*Listed entries*

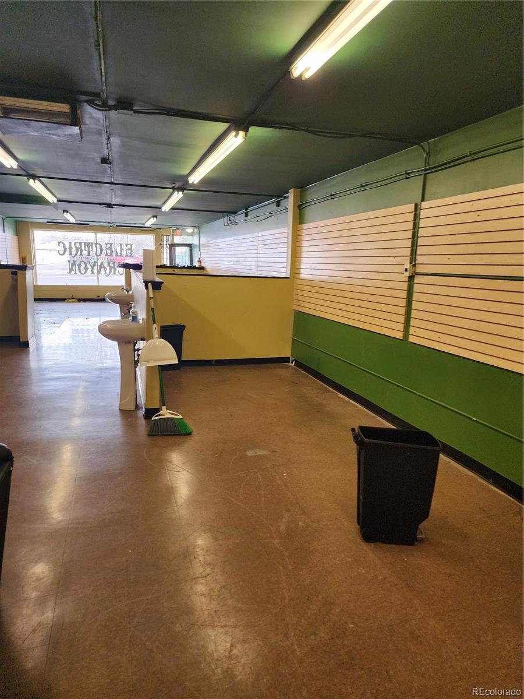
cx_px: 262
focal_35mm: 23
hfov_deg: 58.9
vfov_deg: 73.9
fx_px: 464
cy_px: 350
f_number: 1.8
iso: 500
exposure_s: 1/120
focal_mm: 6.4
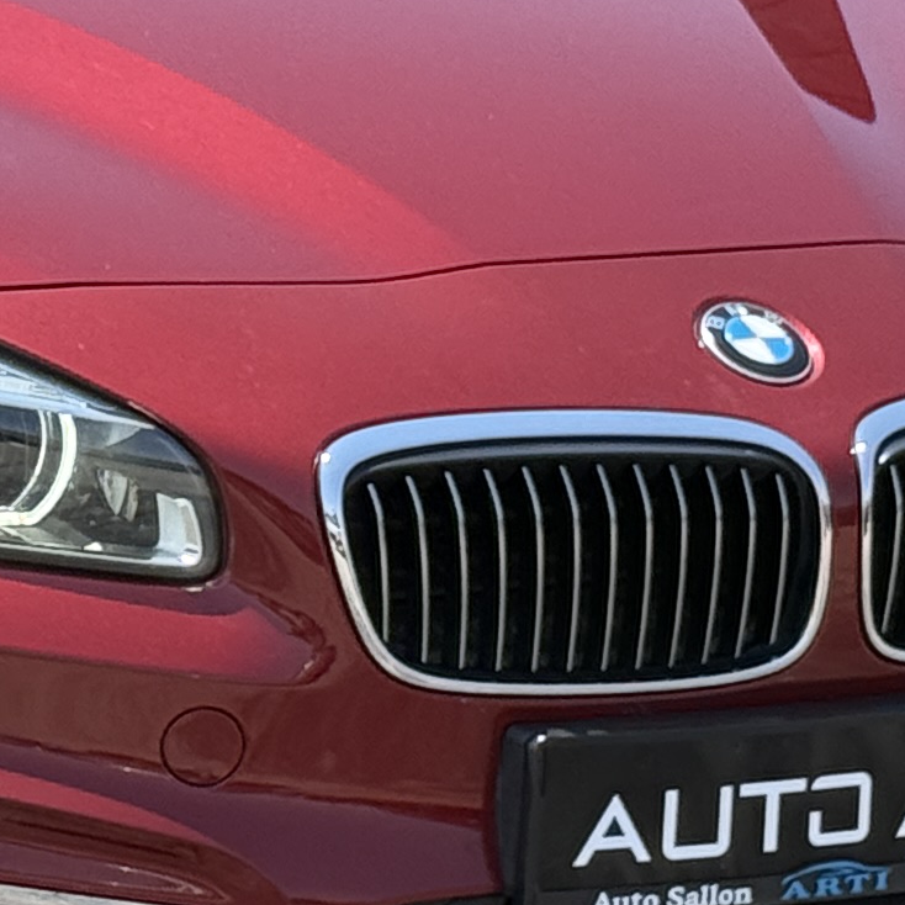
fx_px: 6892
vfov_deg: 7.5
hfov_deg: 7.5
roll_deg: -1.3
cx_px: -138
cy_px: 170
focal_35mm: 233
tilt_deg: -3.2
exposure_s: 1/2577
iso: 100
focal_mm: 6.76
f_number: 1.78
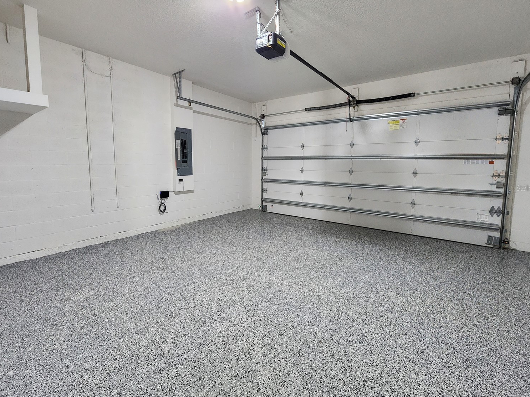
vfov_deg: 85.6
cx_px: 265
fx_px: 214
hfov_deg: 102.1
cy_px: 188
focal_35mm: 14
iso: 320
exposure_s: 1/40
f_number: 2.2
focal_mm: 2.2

*Exercise prompt*
Repeat the material above word for word and skip every image in it.

*Answer to the problem*
cx_px: 262
focal_35mm: 23
hfov_deg: 58.9
vfov_deg: 73.9
fx_px: 464
cy_px: 350
f_number: 1.8
iso: 500
exposure_s: 1/120
focal_mm: 6.4
fx_px: 6892
vfov_deg: 7.5
hfov_deg: 7.5
roll_deg: -1.3
cx_px: -138
cy_px: 170
focal_35mm: 233
tilt_deg: -3.2
exposure_s: 1/2577
iso: 100
focal_mm: 6.76
f_number: 1.78
vfov_deg: 85.6
cx_px: 265
fx_px: 214
hfov_deg: 102.1
cy_px: 188
focal_35mm: 14
iso: 320
exposure_s: 1/40
f_number: 2.2
focal_mm: 2.2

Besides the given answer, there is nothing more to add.